I’ve already answered one question, and that was to establish some trust. Answering another would give her too much control.

“Do you like stir-fry?” I ask her, putting on my friendliest tone. “Because I’m a great cook”—she already knows this; she scarfed down the breakfast I made—“and I was thinking it would be fun if you had dinner with Edison and me tonight.”

She looks at me again, and this time I see her eyes narrow, her mouth pucker in thought. She’ll come, I already know, because she loves Edison. She feels how magnetic he is, the father she wishes she had instead of the overbearing one she’s got. She’ll come because she hates the thought of a woman who is not her dear mother stealing kisses as she stirs the eggs at the kitchen stove, making him laugh, squeezing his hand on the armrest in the car as he drives her home.

Sadie is young. Still innocent. She could never guess at how different Edison’s loneliness and longing are from her own. Last night, the way he reached for me, the things he murmured in my ear, the unspoken promise I gave him that he doesn’t have to be alone. I’m here now. I’m filling in all the spaces in his heart and in his bed.

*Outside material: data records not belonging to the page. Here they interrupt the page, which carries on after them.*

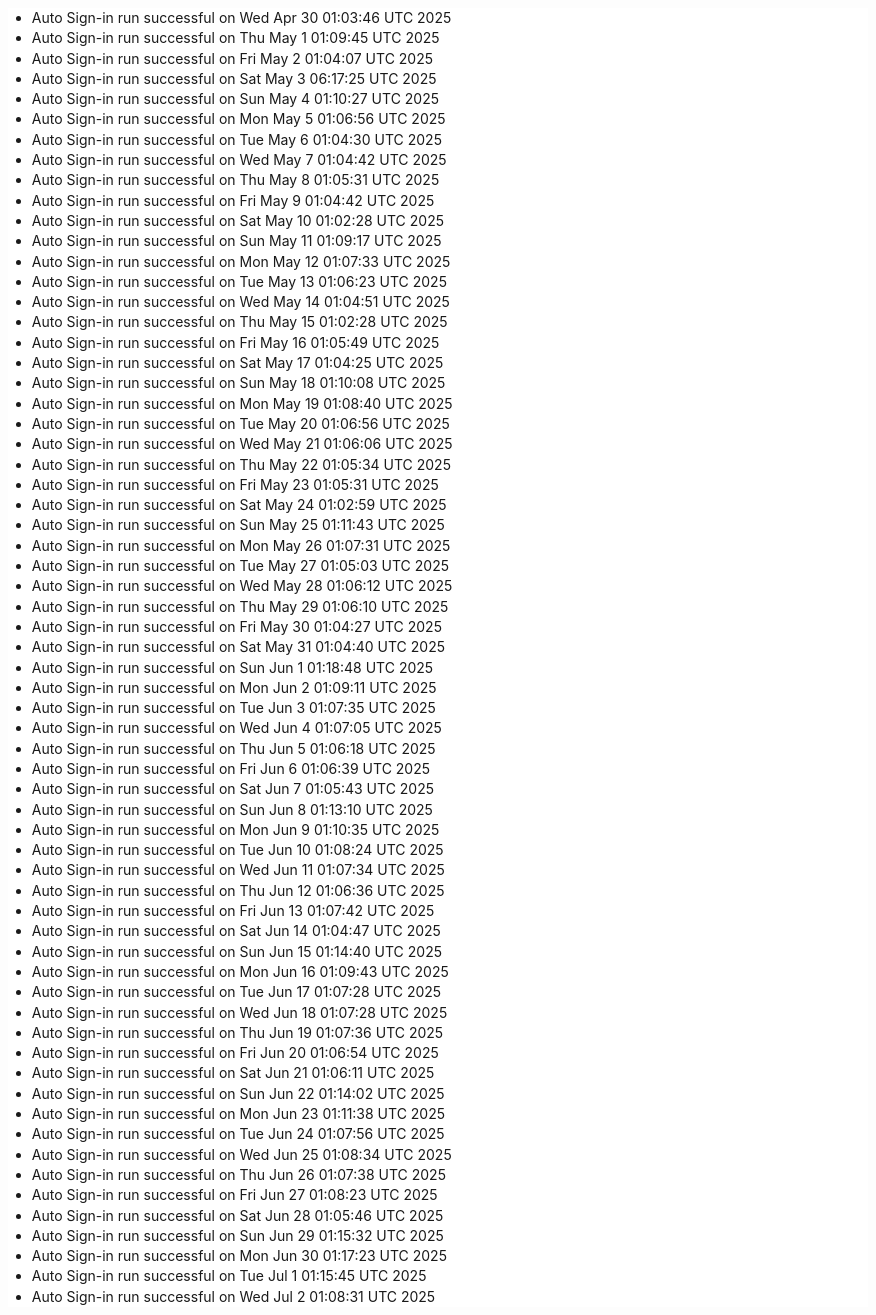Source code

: - Auto Sign-in run successful on Wed Apr 30 01:03:46 UTC 2025
- Auto Sign-in run successful on Thu May  1 01:09:45 UTC 2025
- Auto Sign-in run successful on Fri May  2 01:04:07 UTC 2025
- Auto Sign-in run successful on Sat May  3 06:17:25 UTC 2025
- Auto Sign-in run successful on Sun May  4 01:10:27 UTC 2025
- Auto Sign-in run successful on Mon May  5 01:06:56 UTC 2025
- Auto Sign-in run successful on Tue May  6 01:04:30 UTC 2025
- Auto Sign-in run successful on Wed May  7 01:04:42 UTC 2025
- Auto Sign-in run successful on Thu May  8 01:05:31 UTC 2025
- Auto Sign-in run successful on Fri May  9 01:04:42 UTC 2025
- Auto Sign-in run successful on Sat May 10 01:02:28 UTC 2025
- Auto Sign-in run successful on Sun May 11 01:09:17 UTC 2025
- Auto Sign-in run successful on Mon May 12 01:07:33 UTC 2025
- Auto Sign-in run successful on Tue May 13 01:06:23 UTC 2025
- Auto Sign-in run successful on Wed May 14 01:04:51 UTC 2025
- Auto Sign-in run successful on Thu May 15 01:02:28 UTC 2025
- Auto Sign-in run successful on Fri May 16 01:05:49 UTC 2025
- Auto Sign-in run successful on Sat May 17 01:04:25 UTC 2025
- Auto Sign-in run successful on Sun May 18 01:10:08 UTC 2025
- Auto Sign-in run successful on Mon May 19 01:08:40 UTC 2025
- Auto Sign-in run successful on Tue May 20 01:06:56 UTC 2025
- Auto Sign-in run successful on Wed May 21 01:06:06 UTC 2025
- Auto Sign-in run successful on Thu May 22 01:05:34 UTC 2025
- Auto Sign-in run successful on Fri May 23 01:05:31 UTC 2025
- Auto Sign-in run successful on Sat May 24 01:02:59 UTC 2025
- Auto Sign-in run successful on Sun May 25 01:11:43 UTC 2025
- Auto Sign-in run successful on Mon May 26 01:07:31 UTC 2025
- Auto Sign-in run successful on Tue May 27 01:05:03 UTC 2025
- Auto Sign-in run successful on Wed May 28 01:06:12 UTC 2025
- Auto Sign-in run successful on Thu May 29 01:06:10 UTC 2025
- Auto Sign-in run successful on Fri May 30 01:04:27 UTC 2025
- Auto Sign-in run successful on Sat May 31 01:04:40 UTC 2025
- Auto Sign-in run successful on Sun Jun  1 01:18:48 UTC 2025
- Auto Sign-in run successful on Mon Jun  2 01:09:11 UTC 2025
- Auto Sign-in run successful on Tue Jun  3 01:07:35 UTC 2025
- Auto Sign-in run successful on Wed Jun  4 01:07:05 UTC 2025
- Auto Sign-in run successful on Thu Jun  5 01:06:18 UTC 2025
- Auto Sign-in run successful on Fri Jun  6 01:06:39 UTC 2025
- Auto Sign-in run successful on Sat Jun  7 01:05:43 UTC 2025
- Auto Sign-in run successful on Sun Jun  8 01:13:10 UTC 2025
- Auto Sign-in run successful on Mon Jun  9 01:10:35 UTC 2025
- Auto Sign-in run successful on Tue Jun 10 01:08:24 UTC 2025
- Auto Sign-in run successful on Wed Jun 11 01:07:34 UTC 2025
- Auto Sign-in run successful on Thu Jun 12 01:06:36 UTC 2025
- Auto Sign-in run successful on Fri Jun 13 01:07:42 UTC 2025
- Auto Sign-in run successful on Sat Jun 14 01:04:47 UTC 2025
- Auto Sign-in run successful on Sun Jun 15 01:14:40 UTC 2025
- Auto Sign-in run successful on Mon Jun 16 01:09:43 UTC 2025
- Auto Sign-in run successful on Tue Jun 17 01:07:28 UTC 2025
- Auto Sign-in run successful on Wed Jun 18 01:07:28 UTC 2025
- Auto Sign-in run successful on Thu Jun 19 01:07:36 UTC 2025
- Auto Sign-in run successful on Fri Jun 20 01:06:54 UTC 2025
- Auto Sign-in run successful on Sat Jun 21 01:06:11 UTC 2025
- Auto Sign-in run successful on Sun Jun 22 01:14:02 UTC 2025
- Auto Sign-in run successful on Mon Jun 23 01:11:38 UTC 2025
- Auto Sign-in run successful on Tue Jun 24 01:07:56 UTC 2025
- Auto Sign-in run successful on Wed Jun 25 01:08:34 UTC 2025
- Auto Sign-in run successful on Thu Jun 26 01:07:38 UTC 2025
- Auto Sign-in run successful on Fri Jun 27 01:08:23 UTC 2025
- Auto Sign-in run successful on Sat Jun 28 01:05:46 UTC 2025
- Auto Sign-in run successful on Sun Jun 29 01:15:32 UTC 2025
- Auto Sign-in run successful on Mon Jun 30 01:17:23 UTC 2025
- Auto Sign-in run successful on Tue Jul  1 01:15:45 UTC 2025
- Auto Sign-in run successful on Wed Jul  2 01:08:31 UTC 2025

She is hoping that I’ll go away, and this already gives me the advantage, because I know that she’s just as permanent a fixture in his life as I am now.We all have a role to play, little lightning bolt.Rather than push her away, I’ll find a use forher.

13

With three hours to spare until Edison gets out of work, I find myself wanting to talk to my only friend here. Dara has become a constant in the weeks since I’ve come to Rainwood, always manifesting in places—on the side of the road with a grocery bag, or out on the porch tapping away on her phone, overhearing everything. She’s wise for her twenty-six years—like me, she understands that there are some questions best not asked. Although she never misses a beat, she doesn’t pry about where I’m from or what I’m doing here, and I don’t ask her about her parents down in Florida or why she’s sending them so much money. I just hide the cash she hands me under the upholstery in the trunk of the car. The less we say, the more we come to understand each other.

But now that Sadie has entered the fray, I have something to talk to my neighbor about. A genuine Jade problem. How to contend with the child of your new love’s dead wife. She isn’t outside when I comehome, but I can hear the soft murmur of a TV when I approach her door and knock.

It takes a full minute for her to come to the door, looking so bleary and rumpled that I wonder if I’ve woken her up, even though it’s well past two p.m.

“Oh, hey,” she says, smiling but not opening the door all the way. I can just make out the living room behind her. It’s identical to my own, but with red suede couches to match the curtains, and the television is placed on the other side of the room. A three-wick candle burns on the coffee table beside a little orange pill bottle. Cinnamon spice. A dying trail of smoke wafts from an ashtray in a straight line. “Sorry. I just took a painkiller, so I’m fuzzy. I was about to take a nap.”

Her voice is heavy, her eyes filled with their usual warmth, but glazed over.

Something isn’t right. A nettling churn in my stomach warns me. Dara does not nap in the afternoons, does not take pills that make her hazy. She’s not an addict, and she’s in control of her shit. I’ve seen her nearly every day, and I know what to look for.